Título: Verdade incompleta
Autor: CRISTOVAM BUARQUE
Fonte: O Globo, 11/11/2006, Opinião, p. 7

Logo no início do filme "Uma verdade inconveniente", Al Gore diz que não conseguiu sensibilizar, na eleição de 2000, o eleitorado americano para a mensagem que está tentando passar na tela. Agora, com seu filme, podemos dizer que ele conseguiu.

De maneira emocionante, passa ao público a sensação do risco que a humanidade corre por causa do aquecimento global do Planeta. Com uma exposição brilhante e um show de multimídia, Al Gore mostra a realidade da crise ecológica como nenhum livro conseguiu até hoje.

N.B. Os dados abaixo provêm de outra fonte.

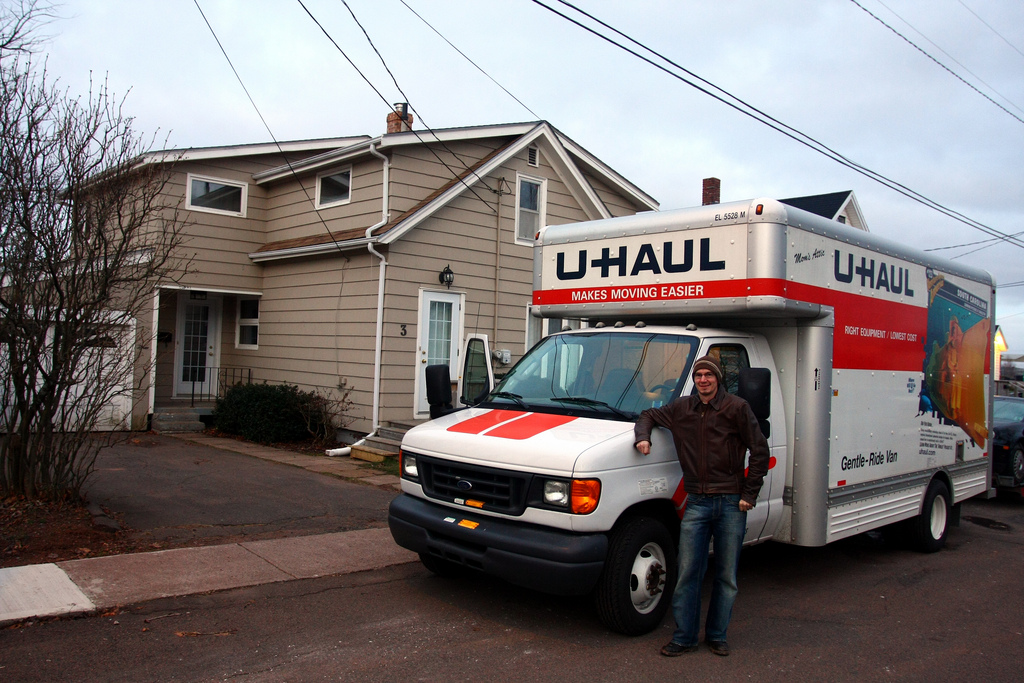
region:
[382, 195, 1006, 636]
A u haul truck parked along a curb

Mas, apresenta apenas uma das verdades inconvenientes. Há outras três, vinculadas ao modelo civilizatório que, além do aquecimento do Planeta, divide a humanidade, imobiliza o eleitorado e obscurece a consciência. Além da ecologia, há uma verdade social, outra política e outra cultural, também inconvenientes.

Além da inconveniente verdade do desequilíbrio ecológico, ao esquentar a Terra, o modelo civilizatório está dividindo a humanidade em duas partes distintas, dessemelhantes entre elas. Está em marcha uma ruptura da espécie humana. Ao mesmo tempo em que aumenta a temperatura do Planeta, ao ponto de inviabilizar o futuro da humanidade, a exclusão social divide esta mesma humanidade em dois grupos distintos, por causa de um tipo de mutação induzida pela ciência e pela tecnologia, que beneficia apenas a parcela rica, capaz de pagar pelos avançados serviços da biotecnologia e da medicina.

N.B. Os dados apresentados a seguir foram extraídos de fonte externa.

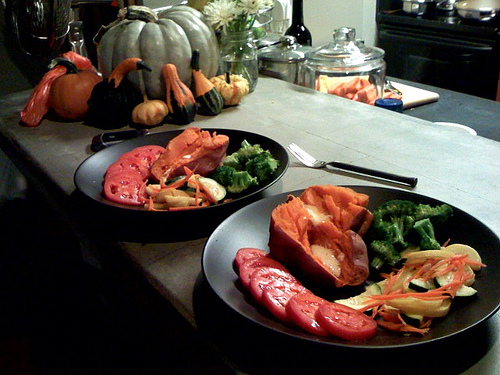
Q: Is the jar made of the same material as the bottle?
A: Yes, both the jar and the bottle are made of glass.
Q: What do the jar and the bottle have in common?
A: The material, both the jar and the bottle are glass.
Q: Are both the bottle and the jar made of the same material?
A: Yes, both the bottle and the jar are made of glass.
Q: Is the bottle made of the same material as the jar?
A: Yes, both the bottle and the jar are made of glass.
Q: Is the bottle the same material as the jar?
A: Yes, both the bottle and the jar are made of glass.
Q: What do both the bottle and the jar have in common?
A: The material, both the bottle and the jar are glass.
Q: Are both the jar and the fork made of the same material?
A: No, the jar is made of glass and the fork is made of metal.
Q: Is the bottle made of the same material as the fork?
A: No, the bottle is made of glass and the fork is made of metal.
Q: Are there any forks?
A: Yes, there is a fork.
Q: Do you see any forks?
A: Yes, there is a fork.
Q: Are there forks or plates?
A: Yes, there is a fork.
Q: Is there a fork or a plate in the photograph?
A: Yes, there is a fork.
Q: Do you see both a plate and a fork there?
A: Yes, there are both a fork and a plate.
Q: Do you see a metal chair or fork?
A: Yes, there is a metal fork.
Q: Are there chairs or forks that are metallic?
A: Yes, the fork is metallic.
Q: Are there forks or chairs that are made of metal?
A: Yes, the fork is made of metal.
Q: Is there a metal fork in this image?
A: Yes, there is a metal fork.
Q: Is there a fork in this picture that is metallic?
A: Yes, there is a fork that is metallic.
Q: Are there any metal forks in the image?
A: Yes, there is a fork that is made of metal.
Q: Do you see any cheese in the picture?
A: No, there is no cheese.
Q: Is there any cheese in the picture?
A: No, there is no cheese.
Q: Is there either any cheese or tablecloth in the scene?
A: No, there are no cheese or tablecloths.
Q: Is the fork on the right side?
A: Yes, the fork is on the right of the image.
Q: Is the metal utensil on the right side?
A: Yes, the fork is on the right of the image.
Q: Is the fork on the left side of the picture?
A: No, the fork is on the right of the image.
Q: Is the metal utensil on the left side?
A: No, the fork is on the right of the image.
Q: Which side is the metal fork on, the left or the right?
A: The fork is on the right of the image.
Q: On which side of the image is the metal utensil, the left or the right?
A: The fork is on the right of the image.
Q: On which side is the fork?
A: The fork is on the right of the image.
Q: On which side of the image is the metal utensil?
A: The fork is on the right of the image.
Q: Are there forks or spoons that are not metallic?
A: No, there is a fork but it is metallic.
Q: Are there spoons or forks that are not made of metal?
A: No, there is a fork but it is made of metal.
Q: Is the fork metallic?
A: Yes, the fork is metallic.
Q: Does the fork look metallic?
A: Yes, the fork is metallic.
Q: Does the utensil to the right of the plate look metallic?
A: Yes, the fork is metallic.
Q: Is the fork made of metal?
A: Yes, the fork is made of metal.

No final do filme, Al Gore mostra uma lista de ações que poderão interromper o avanço do aquecimento global. Mas não menciona que o Planeta salvo será propriedade apenas da parte evolucionada da espécie humana. Esta também é uma verdade inconveniente.

A terceira verdade inconveniente é a dificuldade em mudar o rumo da humanidade, por meio de eleições nacionais. O aquecimento é um fenômeno global, planetário, de médio e longo prazos, mas o eleitor elege um presidente nacional, e para o curto prazo de quatro anos. Dificilmente vamos ter presidentes, especialmente nos EUA, eleitos com propostas que sacrifiquem o consumo no presente para salvar o Planeta daqui 30 ou 50 anos.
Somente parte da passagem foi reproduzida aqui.